Editorial

Feature in Issue 8-3 | Autumn 1996

We have been thinking a lot about definitions in the office recently. How do we talk about the work we represent? Do we share a common language with practitioners, academics, critics and funding bodies alike? ‘Total Theatre’ usefully covers the wide range of performance styles that make up our constituency. But what of the terms we use – mime, physical theatre, live art, visual performance, dance theatre – what do we understand by these?

The common denominator lying behind all this work is the physical basis from which it stems. If you turn to the reviews pages you will see we have started to introduce the phrase ‘physical based performance’ to describe this work. We like this phrase because it reflects the basic premise that the work is body rather than text based.

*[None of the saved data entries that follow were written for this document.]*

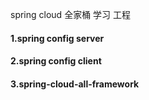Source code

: spring cloud 全家桶 学习 工程
#### 1.spring config server
#### 2.spring config client
#### 3.spring-cloud-all-framework
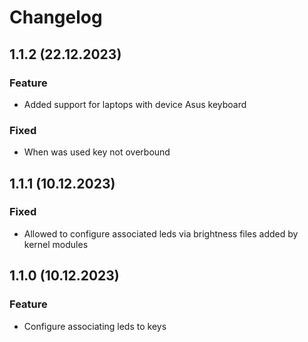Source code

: # Changelog

## 1.1.2 (22.12.2023)

### Feature

- Added support for laptops with device Asus keyboard 

### Fixed

- When was used key not overbound 

## 1.1.1 (10.12.2023)

### Fixed

- Allowed to configure associated leds via brightness files added by kernel modules

## 1.1.0 (10.12.2023)

### Feature

- Configure associating leds to keys
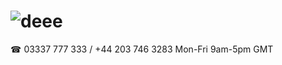 # ![deee](https://goodhealthnaturally.com/img/logo-1637795175.jpg)<br>

☎ 03337 777 333 / +44 203 746 3283  Mon-Fri 9am-5pm GMT<br>





<!-- :+1: :sparkles: :camel: :tada:
:rocket: :metal: :octocat: -->
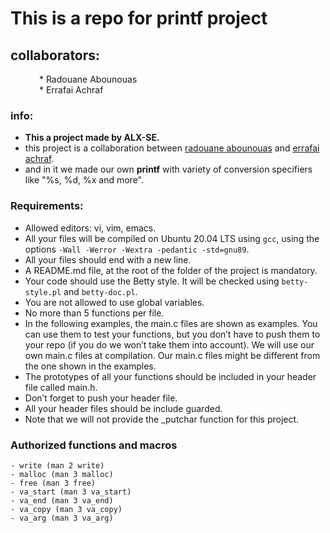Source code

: # This is a repo for printf project

## collaborators:
&emsp;&emsp;&emsp;	* Radouane Abounouas  
&emsp;&emsp;&emsp;	* Errafai Achraf  

### info:  

* **This a project made by ALX-SE.**  
* this project is a collaboration between [radouane abounouas](https://github.com/RadouaneAbn) and [errafai achraf](https://github.com/Errafai).  
* and in it we made our own **printf** with variety of conversion specifiers like "%s, %d, %x and more".  

### Requirements:

* Allowed editors: vi, vim, emacs.  
* All your files will be compiled on Ubuntu 20.04 LTS using `gcc`, using the options `-Wall -Werror -Wextra -pedantic -std=gnu89`.  
* All your files should end with a new line.  
* A README.md file, at the root of the folder of the project is mandatory.  
* Your code should use the Betty style. It will be checked using `betty-style.pl` and `betty-doc.pl`.  
* You are not allowed to use global variables.  
* No more than 5 functions per file.  
* In the following examples, the main.c files are shown as examples. You can use them to test your functions, but you don’t have to push them to your repo (if you do we won’t take them into account). We will use our own main.c files at compilation. Our main.c files might be different from the one shown in the examples.  
* The prototypes of all your functions should be included in your header file called main.h.  
* Don’t forget to push your header file.  
* All your header files should be include guarded.  
* Note that we will not provide the _putchar function for this project.  


### Authorized functions and macros
	- write (man 2 write)
	- malloc (man 3 malloc)
	- free (man 3 free)
	- va_start (man 3 va_start)
	- va_end (man 3 va_end)
	- va_copy (man 3 va_copy)
	- va_arg (man 3 va_arg)

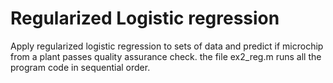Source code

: # Regularized Logistic regression
Apply regularized logistic regression to sets of data and predict if microchip from a plant passes quality assurance check.
the file ex2_reg.m runs all the program code in sequential order.
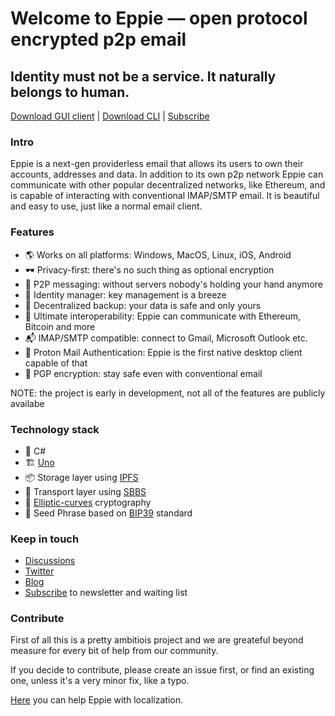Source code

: # Welcome to Eppie — open protocol encrypted p2p email
## Identity must not be a service. It naturally belongs to human.

[Download GUI client](https://github.com/Eppie-io/Eppie-App#install-from-microsoft-store-app-store-or-google-play) | [Download CLI](https://github.com/Eppie-io/Eppie-CLI#downloads) | [Subscribe](https://eppie.io/)

### Intro
Eppie is a next-gen providerless email that allows its users to own their accounts, addresses and data. In addition to its own p2p network Eppie can communicate with other popular decentralized networks, like Ethereum, and is capable of interacting with conventional IMAP/SMTP email. It is beautiful and easy to use, just like a normal email client.

### Features
- 🌎 Works on all platforms: Windows, MacOS, Linux, iOS, Android
- 🕶️ Privacy-first: there's no such thing as optional encryption
- 🚀 P2P messaging: without servers nobody's holding your hand anymore 
- 🔑 Identity manager: key management is a breeze  
- 💾 Decentralized backup: your data is safe and only yours  
- 🤙 Ultimate interoperability: Eppie can communicate with Ethereum, Bitcoin and more  
- 📬 IMAP/SMTP compatible: connect to Gmail, Microsoft Outlook etc.
- 🦄 Proton Mail Authentication: Eppie is the first native desktop client capable of that
- 🔐 PGP encryption: stay safe even with conventional email

NOTE: the project is early in development, not all of the features are publicly availabe

### Technology stack
- 🧩 C#
- 🏗 [Uno](https://platform.uno/)
- 📦 Storage layer using [IPFS](https://github.com/ipfs/ipfs)
- 🚚 Transport layer using [SBBS](https://github.com/BeamMW/beam/wiki/Secure-bulletin-board-system-%28SBBS%29)
- 🔐 [Elliptic-curves](https://en.wikipedia.org/wiki/Elliptic-curve_cryptography) cryptography
- 👤 Seed Phrase based on [BIP39](https://bitcoinwiki.org/wiki/mnemonic-phrase) standard

### Keep in touch
- [Discussions](https://github.com/orgs/Eppie-io/discussions)
- [Twitter](https://x.com/EppieApp)
- [Blog](https://blog.eppie.io/)
- [Subscribe](https://eppie.io/) to newsletter and waiting list

### Contribute
First of all this is a pretty ambitiois project and we are greateful beyond measure for every bit of help from our community.

If you decide to contribute, please create an issue first, or find an existing one, unless it's a very minor fix, like a typo.

[Here](https://eppie.crowdin.com/eppie) you can help Eppie with localization.
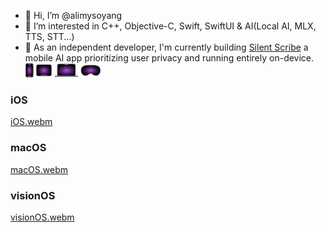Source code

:- 👋 Hi, I’m @alimysoyang
- 👀 I’m interested in C++, Objective-C, Swift, SwiftUI & AI(Local AI, MLX, TTS, STT...)
- 🌱 As an independent developer, I'm currently building [Silent Scribe](https://apps.apple.com/us/app/silent-scribe/id6743067448) a mobile AI app prioritizing user privacy and running entirely on-device.![support platform](platforms_tiny_icon.png)

### iOS 
[iOS.webm](https://github.com/user-attachments/assets/f66af355-3c76-4e89-ac91-6ff8ebd68cfa) 

### macOS
[macOS.webm](https://github.com/user-attachments/assets/5192f86e-4cbd-4212-8df3-d02182a6dca3) 

### visionOS
[visionOS.webm](https://github.com/user-attachments/assets/a7b7df43-cbd0-4e86-86b8-daf5e46b52b5)

 
<!---
alimysoyang/alimysoyang is a ✨ special ✨ repository because its `README.md` (this file) appears on your GitHub profile.
You can click the Preview link to take a look at your changes.
--->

In the Arts Council’s New Lottery Direction consultation paper the phrase ‘New Work’ repeatedly occurs. What do they mean? If you do not embrace The Arts Council’s terminology you could miss out on vital funding opportunities. Similarly, how can you market your work without describing it in a way everyone understands? We are not interested in definitions because we want to create boxes to neatly fit work into; thinking about definitions is an important gateway to developing a critical language for the work we make. By using specific terms such as ‘mime’ and ‘physical theatre’ generically, we run the risk of weakening their individual meanings.

At its AGM in January 1997 MAG will host a discussion of what ‘New Work’ means in the context of physical based performance. Meanwhile, Total Theatre continues, we hope, to provide a valuable forum for the exchange of debate and information amongst physical based performance practitioners.